If $|c| = 1$ and $c^{2^n} \ne 1$ for all $n \in \mathbb{N}$:
  $w_0 \ne \infty$ and $|w_0-1| = |w_0-(-1)|$
  Thus $w_0 \in i\mathbb{R}$ and hence $w_n \in i\mathbb{R}$ since $w_n \ne \infty$ for all $n \in \mathbb{N}$.
  If $w_n \to b$ as $n \to \infty$ for some $b \in \hat{\mathbb{C}}$:
    $b \in i\mathbb{R} \cup \{\infty\}$ because $i\mathbb{R} \cup \{\infty\}$ is closed in $\hat{\mathbb{C}}$.
    If $b = \infty$:
      Let $m \in \mathbb{N}$ such that $|w_n| \ge 2$ for all $n \in \mathbb{N}_{\ge m}$.
      Then $|c^{2^n}-1| \le 1$ for all $n \in \mathbb{N}_{\ge m}$.
      Let $t \in [-π/2,π/2] \backslash \{0\}$ such that $c^{2^m} = e^{it}$.
      Then $c^{2^{m+n}} = e^{it2^n}$ for all $n \in \mathbb{N}$ and hence $Arg(c^{2^{m+k}}) \notin [-π/2,π/2]$ for some $k \in \mathbb{N}$.
      Thus $|c^{2^{m+k}}-1| > 1$ and hence a contradiction.
    Therefore $b \ne \infty$.
    Thus $0 = \lim_{n\to\infty} ( z_{n+1} - \frac{1}{2} ( z_n + \frac{1}{z_n} ) ) = b - \frac{1}{2} ( b + \frac{1}{b} )$ and hence $b \in \{1,-1\}$.
    Contradiction.
  Therefore $w$ does not converge.
[I leave it to you to find the corresponding $w_0$ for each case above.]
Notes
For those values of $w_0$ that make $w$ non-convergent, some make $w$ a cyclic sequence while others never cycle.

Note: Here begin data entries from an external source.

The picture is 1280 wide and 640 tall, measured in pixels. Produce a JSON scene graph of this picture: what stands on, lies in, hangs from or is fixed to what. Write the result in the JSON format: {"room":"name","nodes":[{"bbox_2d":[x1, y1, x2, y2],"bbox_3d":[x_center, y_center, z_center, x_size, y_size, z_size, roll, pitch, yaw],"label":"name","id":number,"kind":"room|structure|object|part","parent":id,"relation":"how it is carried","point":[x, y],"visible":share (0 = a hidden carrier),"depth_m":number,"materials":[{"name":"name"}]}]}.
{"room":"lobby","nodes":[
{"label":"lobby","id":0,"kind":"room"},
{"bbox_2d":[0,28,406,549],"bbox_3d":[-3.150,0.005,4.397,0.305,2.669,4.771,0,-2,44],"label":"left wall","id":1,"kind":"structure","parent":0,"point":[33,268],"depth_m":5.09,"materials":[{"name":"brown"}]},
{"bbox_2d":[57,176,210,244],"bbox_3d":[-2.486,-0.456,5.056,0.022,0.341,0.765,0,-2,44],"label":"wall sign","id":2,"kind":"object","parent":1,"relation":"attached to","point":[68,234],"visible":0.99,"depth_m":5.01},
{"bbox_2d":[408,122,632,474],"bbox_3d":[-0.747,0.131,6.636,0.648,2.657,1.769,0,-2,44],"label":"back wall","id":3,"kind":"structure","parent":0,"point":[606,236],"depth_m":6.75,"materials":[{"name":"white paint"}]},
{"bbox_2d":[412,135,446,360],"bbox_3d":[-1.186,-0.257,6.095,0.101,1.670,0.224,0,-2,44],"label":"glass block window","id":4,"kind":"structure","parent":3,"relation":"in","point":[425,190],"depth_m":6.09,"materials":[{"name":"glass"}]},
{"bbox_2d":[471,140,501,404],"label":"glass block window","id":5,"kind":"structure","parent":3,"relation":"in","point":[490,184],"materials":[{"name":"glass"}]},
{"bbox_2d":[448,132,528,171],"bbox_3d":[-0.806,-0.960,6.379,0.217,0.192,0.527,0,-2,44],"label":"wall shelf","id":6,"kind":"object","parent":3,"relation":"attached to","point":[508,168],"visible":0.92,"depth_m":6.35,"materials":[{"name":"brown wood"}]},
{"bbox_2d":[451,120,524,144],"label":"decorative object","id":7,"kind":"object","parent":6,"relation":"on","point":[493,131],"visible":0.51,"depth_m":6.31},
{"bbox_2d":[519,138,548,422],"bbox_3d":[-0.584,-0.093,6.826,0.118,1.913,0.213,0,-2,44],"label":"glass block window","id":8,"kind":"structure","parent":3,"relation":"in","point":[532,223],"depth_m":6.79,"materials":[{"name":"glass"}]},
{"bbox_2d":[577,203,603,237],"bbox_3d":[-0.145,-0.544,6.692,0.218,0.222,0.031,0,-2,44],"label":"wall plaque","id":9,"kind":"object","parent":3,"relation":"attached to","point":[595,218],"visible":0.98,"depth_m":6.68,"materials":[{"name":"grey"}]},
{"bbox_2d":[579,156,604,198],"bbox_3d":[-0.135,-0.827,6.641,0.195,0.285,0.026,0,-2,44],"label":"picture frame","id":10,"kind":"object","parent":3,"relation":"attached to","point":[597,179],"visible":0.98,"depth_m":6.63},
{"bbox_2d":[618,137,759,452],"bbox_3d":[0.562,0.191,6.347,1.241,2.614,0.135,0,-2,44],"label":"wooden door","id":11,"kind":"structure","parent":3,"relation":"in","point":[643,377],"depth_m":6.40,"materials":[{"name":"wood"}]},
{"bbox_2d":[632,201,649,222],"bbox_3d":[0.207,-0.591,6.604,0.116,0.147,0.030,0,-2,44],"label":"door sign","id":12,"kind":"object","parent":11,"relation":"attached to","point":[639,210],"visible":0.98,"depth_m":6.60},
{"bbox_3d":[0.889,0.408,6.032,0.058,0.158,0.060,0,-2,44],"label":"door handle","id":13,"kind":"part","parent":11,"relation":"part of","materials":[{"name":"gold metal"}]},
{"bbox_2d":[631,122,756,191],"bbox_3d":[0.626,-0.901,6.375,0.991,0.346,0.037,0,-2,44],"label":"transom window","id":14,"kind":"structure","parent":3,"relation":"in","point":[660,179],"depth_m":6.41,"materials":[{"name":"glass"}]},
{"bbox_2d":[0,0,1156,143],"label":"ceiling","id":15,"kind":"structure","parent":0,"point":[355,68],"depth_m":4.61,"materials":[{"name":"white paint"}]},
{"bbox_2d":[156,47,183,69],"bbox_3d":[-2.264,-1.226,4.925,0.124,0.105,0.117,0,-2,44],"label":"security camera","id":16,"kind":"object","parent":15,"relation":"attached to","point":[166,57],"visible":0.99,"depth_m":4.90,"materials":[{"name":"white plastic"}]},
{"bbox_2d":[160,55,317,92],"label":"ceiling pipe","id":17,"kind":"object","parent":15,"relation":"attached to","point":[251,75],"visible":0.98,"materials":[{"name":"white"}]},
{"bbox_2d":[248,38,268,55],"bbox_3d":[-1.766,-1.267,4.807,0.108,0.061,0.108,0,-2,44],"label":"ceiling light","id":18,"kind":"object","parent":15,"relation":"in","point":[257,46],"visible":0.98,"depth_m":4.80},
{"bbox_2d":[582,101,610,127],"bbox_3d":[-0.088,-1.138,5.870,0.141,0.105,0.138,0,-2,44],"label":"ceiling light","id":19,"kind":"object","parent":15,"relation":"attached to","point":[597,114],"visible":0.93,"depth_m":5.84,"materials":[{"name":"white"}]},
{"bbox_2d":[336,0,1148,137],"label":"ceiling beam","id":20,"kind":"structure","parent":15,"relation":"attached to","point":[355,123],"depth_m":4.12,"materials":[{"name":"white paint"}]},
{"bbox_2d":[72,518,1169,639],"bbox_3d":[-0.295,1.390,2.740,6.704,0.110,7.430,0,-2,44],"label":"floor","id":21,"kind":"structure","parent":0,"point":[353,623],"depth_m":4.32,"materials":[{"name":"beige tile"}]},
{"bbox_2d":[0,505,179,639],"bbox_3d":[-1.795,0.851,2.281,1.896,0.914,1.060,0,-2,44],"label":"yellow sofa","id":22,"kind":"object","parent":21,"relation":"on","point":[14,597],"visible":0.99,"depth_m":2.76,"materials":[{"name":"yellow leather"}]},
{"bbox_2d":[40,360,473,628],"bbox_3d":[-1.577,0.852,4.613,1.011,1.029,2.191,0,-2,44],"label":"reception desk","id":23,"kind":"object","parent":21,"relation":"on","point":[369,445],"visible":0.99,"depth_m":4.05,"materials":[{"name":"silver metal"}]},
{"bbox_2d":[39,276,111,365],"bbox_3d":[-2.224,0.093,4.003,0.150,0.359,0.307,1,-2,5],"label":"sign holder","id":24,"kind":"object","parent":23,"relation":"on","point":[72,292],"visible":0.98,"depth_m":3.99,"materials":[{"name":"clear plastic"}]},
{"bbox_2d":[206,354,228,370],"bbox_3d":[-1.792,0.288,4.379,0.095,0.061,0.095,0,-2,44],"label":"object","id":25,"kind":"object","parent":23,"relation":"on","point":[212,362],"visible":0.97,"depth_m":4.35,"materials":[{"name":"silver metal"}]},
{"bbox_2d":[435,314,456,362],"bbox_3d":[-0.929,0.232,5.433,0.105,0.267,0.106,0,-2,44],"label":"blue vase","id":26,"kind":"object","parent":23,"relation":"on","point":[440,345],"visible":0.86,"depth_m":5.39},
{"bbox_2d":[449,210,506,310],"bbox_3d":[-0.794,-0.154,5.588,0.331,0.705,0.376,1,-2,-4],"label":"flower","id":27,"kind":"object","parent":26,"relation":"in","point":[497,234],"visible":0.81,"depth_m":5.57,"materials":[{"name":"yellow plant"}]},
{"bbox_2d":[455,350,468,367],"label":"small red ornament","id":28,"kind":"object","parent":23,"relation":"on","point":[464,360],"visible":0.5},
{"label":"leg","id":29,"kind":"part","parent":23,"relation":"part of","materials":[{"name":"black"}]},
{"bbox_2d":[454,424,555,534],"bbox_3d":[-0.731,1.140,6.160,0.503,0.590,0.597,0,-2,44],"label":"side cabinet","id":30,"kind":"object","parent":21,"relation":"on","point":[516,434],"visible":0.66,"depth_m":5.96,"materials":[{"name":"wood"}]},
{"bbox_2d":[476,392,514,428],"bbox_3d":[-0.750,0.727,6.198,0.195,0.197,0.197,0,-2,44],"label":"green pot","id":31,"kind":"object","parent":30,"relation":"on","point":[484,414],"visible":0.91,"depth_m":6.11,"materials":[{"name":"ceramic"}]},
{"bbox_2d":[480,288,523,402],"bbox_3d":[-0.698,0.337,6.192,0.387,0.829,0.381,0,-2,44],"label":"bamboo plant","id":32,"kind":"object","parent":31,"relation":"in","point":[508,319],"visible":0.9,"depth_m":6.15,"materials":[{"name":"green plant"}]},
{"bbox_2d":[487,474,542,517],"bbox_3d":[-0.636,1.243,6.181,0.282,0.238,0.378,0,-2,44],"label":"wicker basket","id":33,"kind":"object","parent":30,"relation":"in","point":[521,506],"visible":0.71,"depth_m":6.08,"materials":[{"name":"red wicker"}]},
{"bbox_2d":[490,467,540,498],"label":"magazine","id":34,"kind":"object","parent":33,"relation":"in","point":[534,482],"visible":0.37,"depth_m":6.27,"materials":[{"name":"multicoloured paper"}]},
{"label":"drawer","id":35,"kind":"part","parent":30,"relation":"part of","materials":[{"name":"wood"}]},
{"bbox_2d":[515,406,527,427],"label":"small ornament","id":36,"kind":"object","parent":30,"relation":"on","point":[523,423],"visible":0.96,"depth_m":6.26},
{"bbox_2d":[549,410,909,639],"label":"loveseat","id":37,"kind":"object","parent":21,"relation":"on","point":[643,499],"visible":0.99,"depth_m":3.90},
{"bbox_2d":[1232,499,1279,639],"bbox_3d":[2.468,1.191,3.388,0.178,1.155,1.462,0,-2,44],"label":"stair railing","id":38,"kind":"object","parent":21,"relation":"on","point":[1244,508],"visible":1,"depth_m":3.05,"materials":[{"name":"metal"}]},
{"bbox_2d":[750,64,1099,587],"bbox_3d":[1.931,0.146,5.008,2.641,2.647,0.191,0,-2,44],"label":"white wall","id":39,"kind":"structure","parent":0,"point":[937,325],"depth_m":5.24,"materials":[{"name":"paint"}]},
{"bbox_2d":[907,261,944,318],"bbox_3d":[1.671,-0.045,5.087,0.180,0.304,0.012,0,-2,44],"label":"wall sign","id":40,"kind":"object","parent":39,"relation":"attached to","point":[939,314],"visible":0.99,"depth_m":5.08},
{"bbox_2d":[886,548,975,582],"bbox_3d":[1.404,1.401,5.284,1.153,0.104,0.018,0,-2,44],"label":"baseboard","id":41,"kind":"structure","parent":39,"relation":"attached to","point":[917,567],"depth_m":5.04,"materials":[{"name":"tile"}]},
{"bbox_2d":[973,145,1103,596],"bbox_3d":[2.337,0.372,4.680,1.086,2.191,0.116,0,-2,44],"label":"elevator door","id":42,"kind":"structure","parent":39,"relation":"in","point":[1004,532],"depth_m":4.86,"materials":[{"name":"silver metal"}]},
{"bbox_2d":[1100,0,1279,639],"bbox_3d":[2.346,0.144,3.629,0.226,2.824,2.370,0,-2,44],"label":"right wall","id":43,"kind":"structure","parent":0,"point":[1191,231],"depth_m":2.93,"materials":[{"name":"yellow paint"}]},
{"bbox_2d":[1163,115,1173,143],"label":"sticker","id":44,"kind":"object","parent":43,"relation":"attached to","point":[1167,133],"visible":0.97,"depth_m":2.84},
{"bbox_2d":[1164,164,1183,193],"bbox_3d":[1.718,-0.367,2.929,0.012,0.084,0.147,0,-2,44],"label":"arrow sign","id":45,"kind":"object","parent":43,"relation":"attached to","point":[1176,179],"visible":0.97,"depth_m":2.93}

See if you can distinguish the two cases as well.
Notice also that the iteration we have studied is exactly the Newton-Raphson iteration to find a root of $z \mapsto z^2-a$. Our analysis shows exactly when it converges to which root. Such iteration is actually an efficient method to compute the square-root of a complex number in arbitrary precision arithmetic, since the precision doubles at each step (which follows from the exponent of $2^n$ in the closed form for $w_n$), and hence each step is computed with about double the precision of the previous step, making the total time no more than a constant times that taken by the last step.